PROVIDED DATA:
###

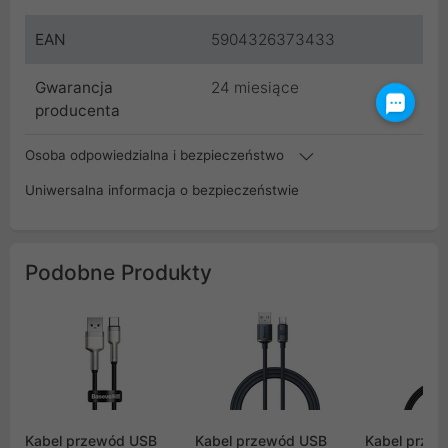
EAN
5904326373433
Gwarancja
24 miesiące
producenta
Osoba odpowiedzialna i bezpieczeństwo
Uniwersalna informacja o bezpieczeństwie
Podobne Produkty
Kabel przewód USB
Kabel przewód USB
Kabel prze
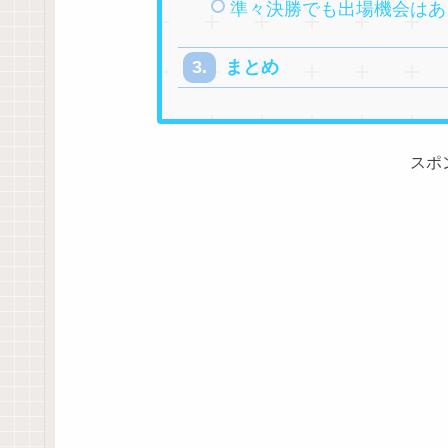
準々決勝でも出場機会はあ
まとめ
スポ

###

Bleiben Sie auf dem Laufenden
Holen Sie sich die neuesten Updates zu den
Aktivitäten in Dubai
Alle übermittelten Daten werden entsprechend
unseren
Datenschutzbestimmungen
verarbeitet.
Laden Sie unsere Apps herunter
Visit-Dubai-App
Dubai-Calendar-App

###

TASK PROMPT: Collect every line of the data that contains the string "Dubai", matching case exactly.

SOLUTION TO THIS TASK:
Aktivitäten in Dubai
Visit-Dubai-App
Dubai-Calendar-App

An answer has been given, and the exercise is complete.